Pine and Fos­ter do an ex­cel­lent job play­ing two three-di­men­sion­al char­ac­ters who strug­gle against an un­fair sys­tem that fa­vors greedy bankers. Vi­o­lent and ex­plo­sive, Tan­ner wants to help his broth­er just be­cause he asked him, even know­ing that this could throw him back into jail, and Foster’s com­bi­na­tion of in­ten­si­ty and charis­ma helps us sym­pa­thize with him all the way. Toby, on the oth­er hand, has a clean record and feels hes­i­tant to en­gage in vi­o­lence (no­tice his con­cerned look when Tan­ner be­comes too ag­gres­sive in the film’s first scene). But that is, un­less his broth­er and his fam­i­ly are in dan­ger, and Pine al­ways makes us be­lieve that Toby would do any­thing to help those he loves to stay away from poverty.

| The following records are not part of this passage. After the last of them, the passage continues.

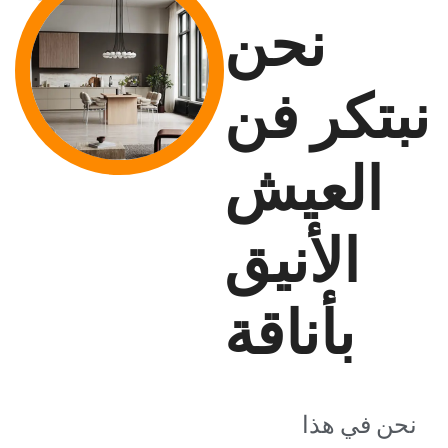
نحن
نبتكر فن
العيش
الأنيق
بأناقة
نحن في هذا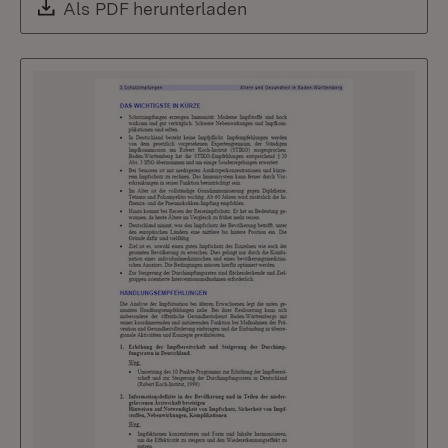
Download:
Als PDF herunterladen
(Öffnet in neuem Fenste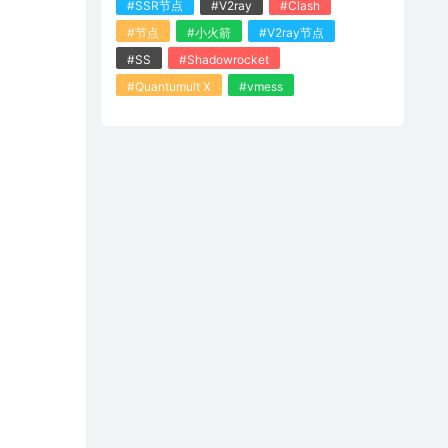
#SSR节点
#V2ray
#Clash
#节点
#小火箭
#V2ray节点
#SS
#Shadowrocket
#Quantumult X
#vmess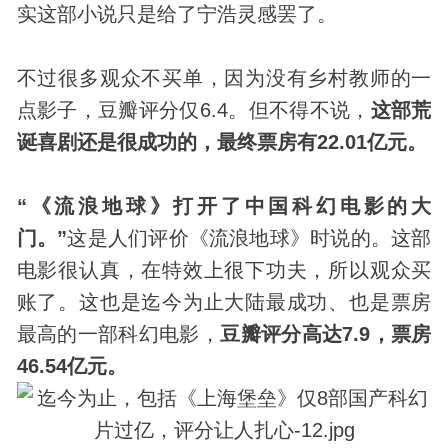
实这部小说只是给了宁浩灵感罢了。
不过很多观众不买单，因为没有乡村教师的一
点影子，豆瓣评分仅6.4。但不得不说，
这部荒
诞喜剧还是很成功的，最终票房有22.01亿元。
“《流浪地球》打开了中国科幻电影的大
门。”
这是人们评价《流浪地球》时说的。这部
电影很认真，在特效上很下功夫，所以观众买
账了。这也是迄今为止大陆最成功、也是票房
最高的一部科幻电影，
豆瓣评分高达7.9，票房
46.54亿元。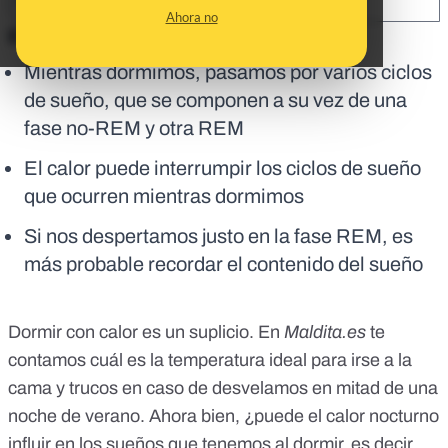
SHARE:
Ahora no
En corto:
Mientras dormimos, pasamos por varios ciclos
de sueño, que se componen a su vez de una
fase no-REM y otra REM
El calor puede interrumpir los ciclos de sueño
que ocurren mientras dormimos
Si nos despertamos justo en la fase REM, es
más probable recordar el contenido del sueño
Dormir con calor es un suplicio. En
Maldita.es
te
contamos cuál es la
temperatura ideal
para irse a la
cama y
trucos
en caso de desvelamos en mitad de una
noche de verano. Ahora bien, ¿puede el calor nocturno
influir en los sueños que tenemos al dormir, es decir,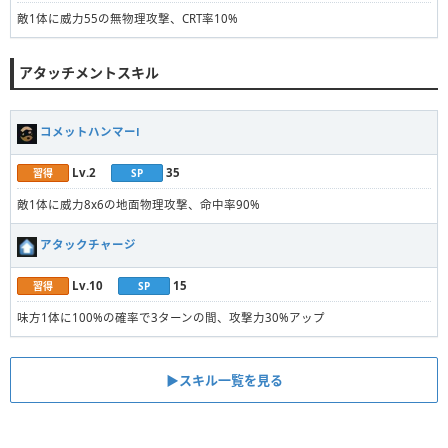
敵1体に威力55の無物理攻撃、CRT率10%
アタッチメントスキル
コメットハンマーⅠ
Lv.2
35
習得
SP
敵1体に威力8x6の地面物理攻撃、命中率90%
アタックチャージ
Lv.10
15
習得
SP
味方1体に100%の確率で3ターンの間、攻撃力30%アップ
▶︎スキル一覧を見る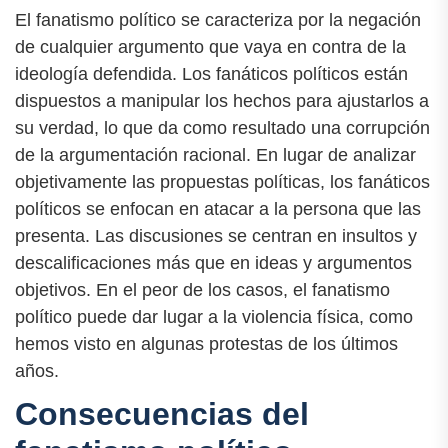
El fanatismo político se caracteriza por la negación
de cualquier argumento que vaya en contra de la
ideología defendida. Los fanáticos políticos están
dispuestos a manipular los hechos para ajustarlos a
su verdad, lo que da como resultado una corrupción
de la argumentación racional. En lugar de analizar
objetivamente las propuestas políticas, los fanáticos
políticos se enfocan en atacar a la persona que las
presenta. Las discusiones se centran en insultos y
descalificaciones más que en ideas y argumentos
objetivos. En el peor de los casos, el fanatismo
político puede dar lugar a la violencia física, como
hemos visto en algunas protestas de los últimos
años.
Consecuencias del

Still, it is Jeff Bridges who steals the scene every time he ap­pears. Play­ing an ec­cen­tric char­ac­ter not so dif­fer­ent from the ones that earned him so much praise in Crazy Heart (2009) and True Grit (2010), he pulls off his good old shtick and com­pos­es Hamil­ton as a rude South­ern Ranger of sharp tongue who sounds like he is chew­ing a pota­to when he speaks. This may be too fa­mil­iar and more of the same, but it works, es­pe­cial­ly con­sid­er­ing that his com­ic tim­ing is im­pec­ca­ble as usu­al. Clos­ing the cast, Gil Birm­ing­ham of­fers a nice and sober bal­ance to Bridges’ larg­er-than-life per­sona, dis­play­ing a very nice chem­istry with him as well and of­fer­ing us the beau­ti­ful mono­logue I men­tioned in the be­gin­ning of this text.

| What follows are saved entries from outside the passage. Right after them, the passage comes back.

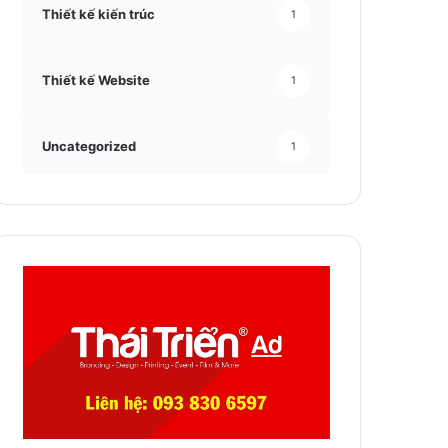
Thiết kế kiến trúc
1
Thiết kế Website
1
Uncategorized
1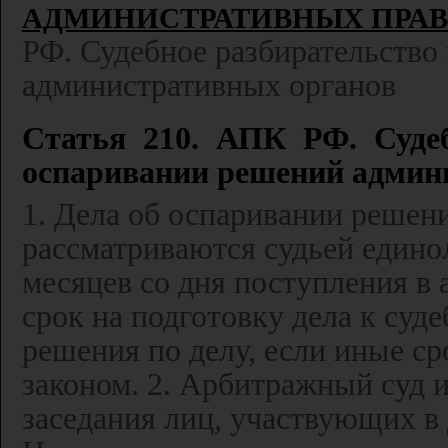
АДМИНИСТРАТИВНЫХ ПРА
РФ. Судебное разбирательство
административных органов
Статья 210. АПК РФ. Судеб
оспаривании решений админ
1. Дела об оспаривании решен
рассматриваются судьей едино
месяцев со дня поступления в
срок на подготовку дела к суд
решения по делу, если иные с
законом. 2. Арбитражный суд и
заседания лиц, участвующих в 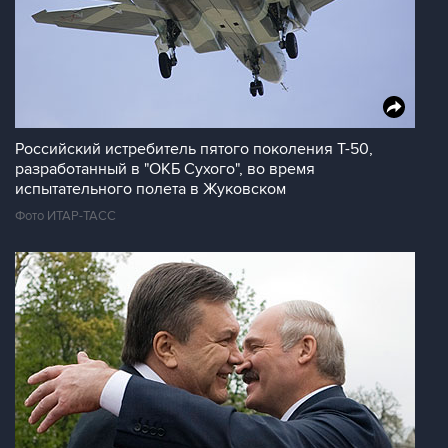
Российский истребитель пятого поколения Т-50,
разработанный в "ОКБ Сухого", во время
испытательного полета в Жуковском
Фото ИТАР-ТАСС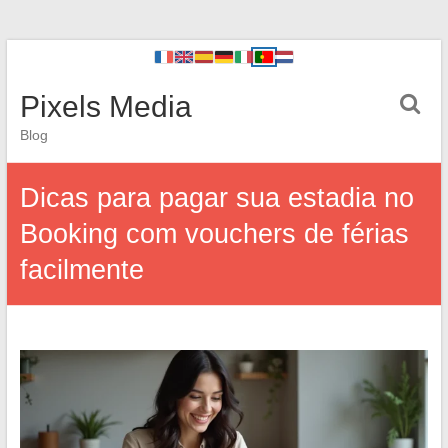
Pixels Media
Blog
Dicas para pagar sua estadia no
Booking com vouchers de férias
facilmente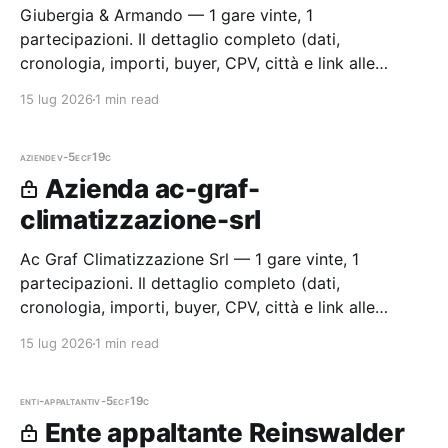
Giubergia & Armando — 1 gare vinte, 1
partecipazioni. Il dettaglio completo (dati,
cronologia, importi, buyer, CPV, città e link alle
procedure) è disponibile per i membri Radar.
15 lug 2026
1 min read
aziende
v-5ecf19c
Azienda ac-graf-
climatizzazione-srl
Ac Graf Climatizzazione Srl — 1 gare vinte, 1
partecipazioni. Il dettaglio completo (dati,
cronologia, importi, buyer, CPV, città e link alle
procedure) è disponibile per i membri Radar.
15 lug 2026
1 min read
enti-appaltanti
v-5ecf19c
Ente appaltante Reinswalder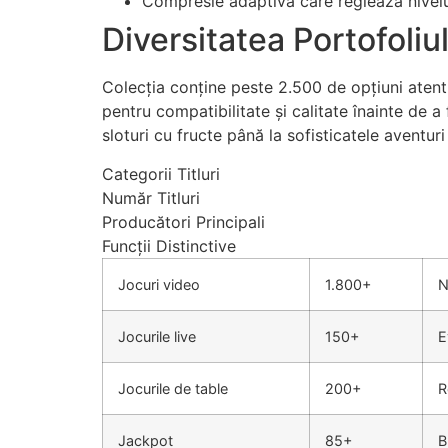
Compresie adaptivă care reglează nivelu
Diversitatea Portofoliu
Colecția conține peste 2.500 de opțiuni atent 
pentru compatibilitate și calitate înainte de a
sloturi cu fructe până la sofisticatele aventur
Categorii Titluri
Număr Titluri
Producători Principali
Funcții Distinctive
Jocuri video
1.800+
N
Jocurile live
150+
E
Jocurile de table
200+
R
Jackpot
85+
B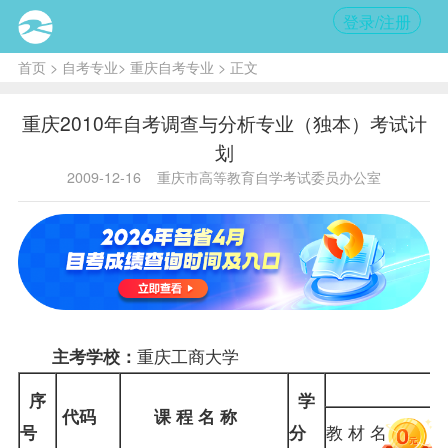
登录/注册
首页
>
自考专业
>
重庆自考专业
> 正文
重庆2010年自考调查与分析专业（独本）考试计
划
2009-12-16
重庆市高等教育自学考试委员办公室
重庆工商大学
主考学校：
序
学
代码
课 程 名 称
号
分
教 材 名 称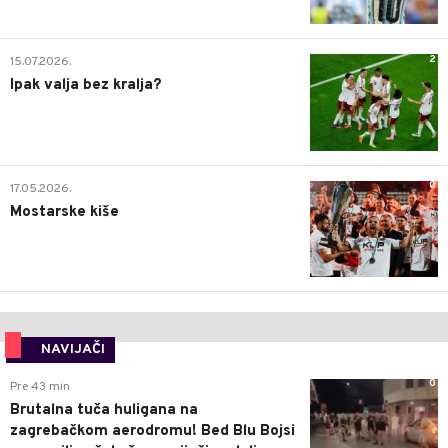
2
15.07.2026.
Ipak valja bez kralja?
0
17.05.2026.
Mostarske kiše
NAVIJAČI
0
Pre 43 min
Brutalna tuča huligana na
zagrebačkom aerodromu! Bed Blu Bojsi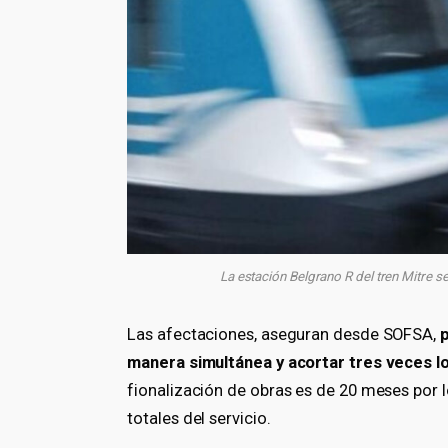
La estación Belgrano R del tren Mitre se
Las afectaciones, aseguran desde SOFSA,
p
manera simultánea y acortar tres veces l
fionalización de obras es de 20 meses por 
totales del servicio.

Even more in­ter­est­ing is how the film shows that a lot of peo­ple are will­ing to risk their lives for a bank, like in a tense and skill­ful­ly di­rect­ed rob­bery scene that takes place lat­er on. It is hard not to scratch our heads in dis­be­lief at so many un­nec­es­sary deaths, with peo­ple fight­ing hard to pro­tect an in­sti­tu­tion that has so much mon­ey that a mere heist wouldn’t cause any dam­age to it. The truth is, when some­one rais­es hell and dis­rupts the “nat­ur­al” bal­ance ex­pect­ed in so­ci­ety, there are al­ways those who will step up for what is “right.” Hell or High Wa­ter ex­pos­es this co­nun­drum and ques­tions the very con­cepts of “right” and “wrong,” lead­ing us to an amaz­ing stand­off be­tween the right­eous and the un­der­dog in the end.

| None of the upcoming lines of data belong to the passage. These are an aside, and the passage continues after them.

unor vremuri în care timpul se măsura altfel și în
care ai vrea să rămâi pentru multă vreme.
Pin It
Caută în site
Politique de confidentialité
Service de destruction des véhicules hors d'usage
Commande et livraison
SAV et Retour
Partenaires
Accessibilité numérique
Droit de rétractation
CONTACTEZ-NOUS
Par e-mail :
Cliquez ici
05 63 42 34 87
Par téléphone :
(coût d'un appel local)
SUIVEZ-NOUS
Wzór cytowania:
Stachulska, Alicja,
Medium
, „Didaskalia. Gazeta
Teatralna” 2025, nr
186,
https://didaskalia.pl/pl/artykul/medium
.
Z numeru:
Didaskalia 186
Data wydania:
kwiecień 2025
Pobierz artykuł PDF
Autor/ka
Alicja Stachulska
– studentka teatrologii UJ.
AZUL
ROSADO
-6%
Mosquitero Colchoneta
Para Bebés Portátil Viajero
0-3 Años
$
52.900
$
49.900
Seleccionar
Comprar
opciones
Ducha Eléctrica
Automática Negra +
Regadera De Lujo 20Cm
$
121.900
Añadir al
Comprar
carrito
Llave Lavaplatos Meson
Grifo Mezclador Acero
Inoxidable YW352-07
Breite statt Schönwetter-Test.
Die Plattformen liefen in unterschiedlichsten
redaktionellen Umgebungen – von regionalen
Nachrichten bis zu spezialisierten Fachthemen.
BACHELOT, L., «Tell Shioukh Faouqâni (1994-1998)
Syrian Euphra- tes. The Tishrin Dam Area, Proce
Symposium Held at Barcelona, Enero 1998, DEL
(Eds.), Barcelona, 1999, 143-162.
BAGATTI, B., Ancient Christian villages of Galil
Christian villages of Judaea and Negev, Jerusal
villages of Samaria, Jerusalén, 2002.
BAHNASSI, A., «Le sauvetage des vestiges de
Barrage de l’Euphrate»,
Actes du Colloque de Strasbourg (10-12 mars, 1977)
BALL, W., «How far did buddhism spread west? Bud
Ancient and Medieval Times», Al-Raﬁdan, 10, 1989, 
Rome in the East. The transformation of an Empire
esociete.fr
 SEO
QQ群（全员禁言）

With a su­perb sound de­sign and a lot of adren­a­line in the car chase scenes, Macken­zie cre­ates a thrilling film that sur­pris­es us with an un­der­ly­ing touch of sad­ness — and Giles Nuttgens’ cin­e­matog­ra­phy, which ex­plores the dusty dry­ness of the desert, and the melan­choly mu­sic by Nick Cave and War­ren El­lis re­al­ly add to that. For no mat­ter how ex­hil­a­rat­ing or fun­ny Hell or High Wa­ter is, the fact is that this is a trag­ic tale of men try­ing to sur­vive an un­fair cap­i­tal­ist sys­tem and an ugly cy­cle of pover­ty that runs in their fam­i­ly from gen­er­a­tion to gen­er­a­tion like a dis­ease. And for that rea­son, it stands out as a great en­try in the genre.